Knee pain is prevalent among adolescents and active adults. Patellofemoral pain and osteoarthritis are the most likely causes of pain. It may be present with squatting, lunging, prolonged sitting, kneeling, running, jumping or twisting.

Research seems to support a combination of hip and knee strengthening as a primary line of defense and treatment for knee pain. Interestingly, males with PFP do not seem to have weakness in the gluteus medusa like their female counterparts. The link below is an abstract that speaks to this difference between the two groups:

https://www.ncbi.nlm.nih.gov/pubmed/30090674

Other modalities used to address anterior knee pain include patellar bracing/taping, blood flow restriction training, dry needling/acupuncture and soft tissue work seems to bring more questions accordion to some experts.

Click here to read the 2018 Consensus statement on exercise therapy and physical interventions (orthoses, taping and manual therapy) to treat patellofemoral pain from the 5th International Patellofemoral Pain Research Retreat.
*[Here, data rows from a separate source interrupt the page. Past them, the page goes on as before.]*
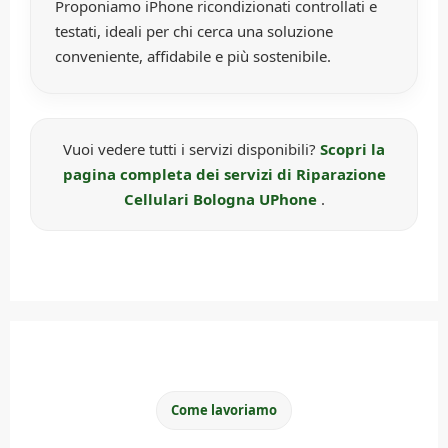
Proponiamo iPhone ricondizionati controllati e
testati, ideali per chi cerca una soluzione
conveniente, affidabile e più sostenibile.
Vuoi vedere tutti i servizi disponibili?
Scopri la
pagina completa dei servizi di Riparazione
Cellulari Bologna UPhone
.
Come lavoriamo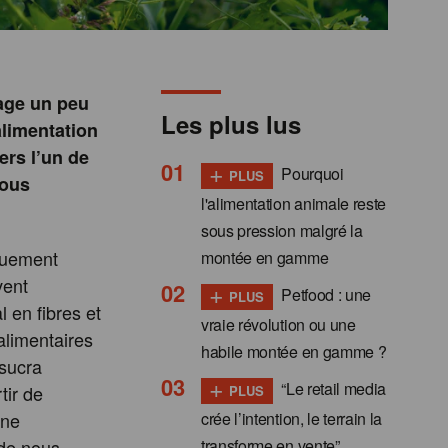
age un peu
Les plus lus
alimentation
ers l’un de
+
Pourquoi
PLUS
nous
l'alimentation animale reste
sous pression malgré la
iquement
montée en gamme
vent
+
Petfood : une
PLUS
 en fibres et
vraie révolution ou une
alimentaires
habile montée en gamme ?
osucra
+
“Le retail media
tir de
PLUS
crée l’intention, le terrain la
une
transforme en vente”
 de nous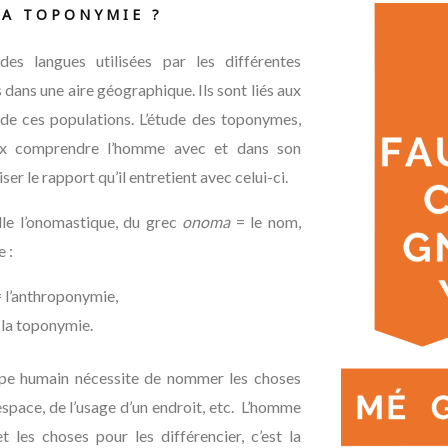
LA TOPONYMIE ?
es langues utilisées par les différentes
dans une aire géographique. Ils sont liés aux
 de ces populations. L’étude des toponymes,
x comprendre l’homme avec et dans son
r le rapport qu’il entretient avec celui-ci.
lle l’onomastique, du grec
onoma
= le nom,
e :
 l’anthroponymie,
 la toponymie.
upe humain nécessite de nommer les choses
’espace, de l’usage d’un endroit, etc. L’homme
 les choses pour les différencier, c’est la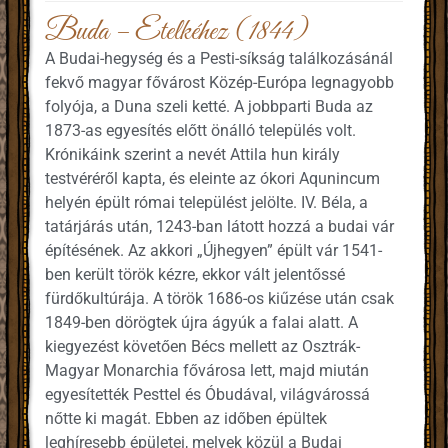
Buda – Etelkéhez (1844)
A Budai-hegység és a Pesti-síkság találkozásánál
fekvő magyar fővárost Közép-Európa legnagyobb
folyója, a Duna szeli ketté. A jobbparti Buda az
1873-as egyesítés előtt önálló település volt.
Krónikáink szerint a nevét Attila hun király
testvéréről kapta, és eleinte az ókori Aqunincum
helyén épült római települést jelölte. IV. Béla, a
tatárjárás után, 1243-ban látott hozzá a budai vár
építésének. Az akkori „Újhegyen” épült vár 1541-
ben került török kézre, ekkor vált jelentőssé
fürdőkultúrája. A török 1686-os kiűzése után csak
1849-ben dörögtek újra ágyúk a falai alatt. A
kiegyezést követően Bécs mellett az Osztrák-
Magyar Monarchia fővárosa lett, majd miután
egyesítették Pesttel és Óbudával, világvárossá
nőtte ki magát. Ebben az időben épültek
leghíresebb épületei, melyek közül a Budai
Clinically, I have seen good results with the following:

1. Activity modification
2. Glute and quadriceps strengthening
3. Blood flow restriction (BFR) training
4. Sequential and progressive loading based on pain response

The following prior posts reveal some good info on hip strengthening as well as BFR:

Glute strengthening

BFR training

For runners, I often advocate single limb training to optimize dynamic hip stability and reduce frontal plane collapse. Closed chain exercises between 0 and 60 degrees of knee flexion are generally safe for most clients. Assessing any deficits in ankle and hip mobility is important as well as restrictions can lead to excessive loads on the knee joint. Obtaining a functional movement screening and video assessment of running mechanics can be helpful in detecting asymmetry and biomechanical flaws.